A simple example: when human staff works in the crediting department, he can pay more time and effort to the client who is expecting several million dollars loan compared with the customer who is going to borrow just ten thousand. Although most of the live employees are regularly trained, the studies show, 10% of bank consultants are inclined to follow such inequality in their daily operations. To avoid that, financial Artificial Intelligence can provide liberated behavioral models under various conditions.

Another simple reason why more business leaders of the financial industry prefer machine learning technologies in financial planning over human staff is that maintenance of machines is much cheaper. The financial robots can perform heavier working load within increased working hours. Therefore it becomes more beneficial to integrate digitized Fintech forecasting systems instead of hiring a team of live analysts.

Saved funds can be then redirected to other sectors such as balancing bank’s reserves or investing in promising industries. Moreover, the integration of robotic financial analytical systems can help to conduct full-scale digitization of the company. The implementation of AI in the planning department will require the involvement of extra digital solutions such as big data management via the cloud, particularly blockchain, reinforced data security apps, micro-segmentation, and many others.

False data and online security – top risks for robotic financial advisers

Being a part of pervasive Fintech progress, AI solutions, integrated into the financial planning industry, are the object of the range of threats. Some of the risks can be of actual financial or, in other words, traditional nature; other dangers can be more of digital origin.

One such challenge for the robots-consultants is the ability to separate accurate information from false data. As financial market predictions strongly depend on information authenticity, wrong market vision, or incorrect parameter can make all the digitization efforts vain. The experts believe that there can be few solutions to this problem, for example, to focus more attention on the development of advanced data verification algorithms based on collected and analyzed similar pieces of information for as long periods as possible. The second available solution is to work harder on intuitive components of AI by the integration of alternative logical patterns. In a nutshell, both suggestions can be of use if showing real effect during operational trials.

Data security is another challenge to the AI planners as the software acting in the multisource online environment and gathering huge volumes of information, including suspicious fragments, is highly vulnerable in front of potential hacking. And this is a point where AI can be effectively assisted with the other products of digitization, in particular, blockchain and micro-segmentation technologies. As it is proved, any piece of data or company’s IT system can be hacked depending on safety measures taken and hacker’s skills, that’s it is worth to concentrate on making the task of hacking incredibly complicated. Separating the stored data into individual blocks and splitting the processes of data processing among various system spots will help to keep information protected.

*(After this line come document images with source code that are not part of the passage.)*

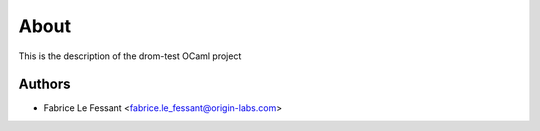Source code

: 
About
=====

This is the description
of the drom-test OCaml project


Authors
-------

* Fabrice Le Fessant <fabrice.le_fessant@origin-labs.com>
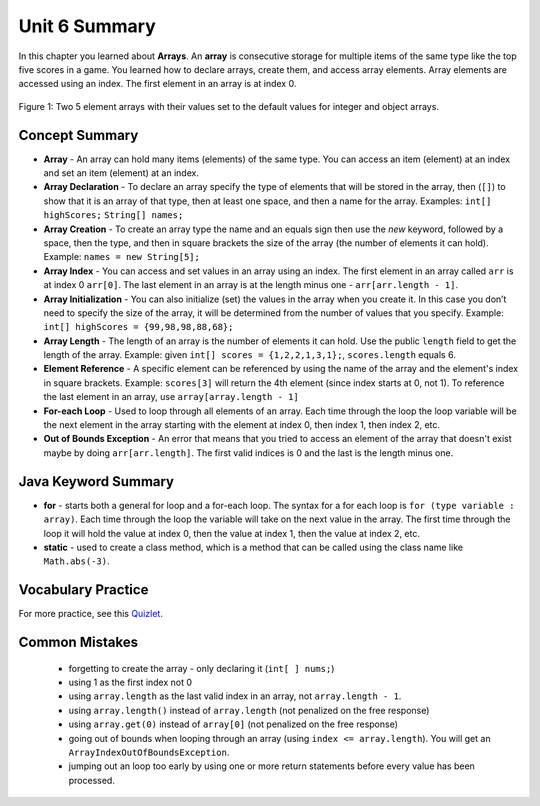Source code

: .. qnum::
   :prefix: 6-5-
   :start: 1


Unit 6 Summary
=========================

In this chapter you learned about **Arrays**.  An **array** is consecutive storage for multiple items of the same type like the top five scores in a game.  You learned how to declare arrays, create them, and access array elements.  Array elements are accessed using an index.  The first element in an array is at index 0.

.. figure:: Figures/arrayIndicies.png
    :width: 200px
    :align: center
    :figclass: align-center

    Figure 1: Two 5 element arrays with their values set to the default values for integer and object arrays.

.. index::
    pair: array; index
    pair: array; declaration
    pair: array; creation
    pair: array; element reference
    pair: array; initialization
    pair: array; length
    single: class method
    pair: method; class
    single: array
    pair: loop; for-each
    single: for-each loop
    pair: error; out of bounds
    single: out of bounds error
    single: static keyword

Concept Summary
-----------------

- **Array** - An array can hold many items (elements) of the same type.  You can access an item (element) at an index and set an item (element) at an index.
- **Array Declaration** - To declare an array specify the type of elements that will be stored in the array, then (``[]``) to show that it is an array of that type, then at least one space, and then a name for the array. Examples:  ``int[] highScores;``  ``String[] names;``
- **Array Creation** - To create an array type the name and an equals sign then use the *new* keyword, followed by a space, then the type, and then in square brackets the size of the array (the number of elements it can hold). Example:   ``names = new String[5];``
- **Array Index** - You can access and set values in an array using an index.  The first element in an array called ``arr`` is at index 0 ``arr[0]``.  The last element in an array is at the length minus one - ``arr[arr.length - 1]``.
- **Array Initialization** - You can also initialize (set) the values in the array when you create it. In this case you don’t need to specify the size of the array, it will be determined from the number of values that you specify. Example: ``int[] highScores = {99,98,98,88,68};``
- **Array Length** - The length of an array is the number of elements it can hold. Use the public ``length`` field to get the length of the array. Example: given ``int[] scores = {1,2,2,1,3,1};``, ``scores.length`` equals 6.
- **Element Reference** - A specific element can be referenced by using the name of the array and the element's index in square brackets. Example: ``scores[3]`` will return the 4th element (since index starts at 0, not 1). To reference the last element in an array, use ``array[array.length - 1]``
- **For-each Loop** - Used to loop through all elements of an array.  Each time through the loop the loop variable will be the next element in the array starting with the element at index 0, then index 1, then index 2, etc.
- **Out of Bounds Exception** - An error that means that you tried to access an element of the array that doesn't exist maybe by doing ``arr[arr.length]``.  The first valid indices is 0 and the last is the length minus one.


Java Keyword Summary
-------------------------

- **for** - starts both a general for loop and a for-each loop.  The syntax for a for each loop is ``for (type variable : array)``.  Each time through the loop the variable will take on the next value in the array.  The first time through the loop it will hold the value at index 0, then the value at index 1, then the value at index 2, etc.
- **static** - used to create a class method, which is a method that can be called using the class name like ``Math.abs(-3)``.

Vocabulary Practice
---------------------

.. dragndrop:: ch7_match_1
    :feedback: Review the summaries above.
    :match_1: The index of the last element|||length - 1
    :match_2: The number of elements in the array|||length
    :match_3: The index of the first element|||0
    :match_4: The index of the second element|||1

    Drag the item from the left and drop it on its corresponding answer on the right.  Click the "Check Me" button to see if you are correct.

.. dragndrop:: ch7_match_2
    :feedback: Review the summaries above.
    :match_1: Declare an integer array named nums|||int[] nums;
    :match_2: Declare and create a String array named list1 that can hold 3 elements|||String[] list1 = new String[3];
    :match_3: Initialize an array of integers named nums to contain the first 3 whole numbers|||int[] nums = {1,2,3};
    :match_4: Initialize a String array named list1 to contain the first 3 letters of the alphabet as separate strings|||String[] list1 = {"a", "b", "c"};

    Drag the description from the left and drop it on the correct code on the right.  Click the "Check Me" button to see if you are correct.


For more practice, see this `Quizlet <https://quizlet.com/434081272/cs-awesome-unit-6-vocabulary-flash-cards/>`_.

Common Mistakes
---------------

  -  forgetting to create the array - only declaring it (``int[ ] nums;``)
  -  using 1 as the first index not 0
  -  using ``array.length`` as the last valid index in an array, not ``array.length - 1``.
  -  using ``array.length()`` instead of ``array.length`` (not penalized on the free response)
  -  using ``array.get(0)`` instead of ``array[0]`` (not penalized on the free response)
  -  going out of bounds when looping through an array  (using ``index <= array.length``).  You will get an ``ArrayIndexOutOfBoundsException``.
  -  jumping out an loop too early by using one or more return statements before every value has been processed.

When software developers and integrators are puzzling about which technology will be the most efficient to secure robotic financial advisers, IT experts are concerned about the lack of compatibility between online protection and Artificial Intelligence. To let the robots adopt data protection apps successfully, the developers of both techs have to collaborate tightly. Thus, it might be a proper time to design a specific cybersecurity standards system to be approached with each member involved in the financial Artificial Intelligence implementation.

As long as the role of the human, a financial adviser is still significant, within the next decade financial planning industry may become a place of Artificial Intelligence eruption as the machine learning technology shows extraordinary capabilities in big data and sophisticated algorithms processing. Yet, it is expected that the financial companies will tend to synthesize both human’s creative vision and robotic capacities, for example, by equipping human, business consultants with virtual assistants, so the quality of market predictions and level of consequent benefits will proliferate.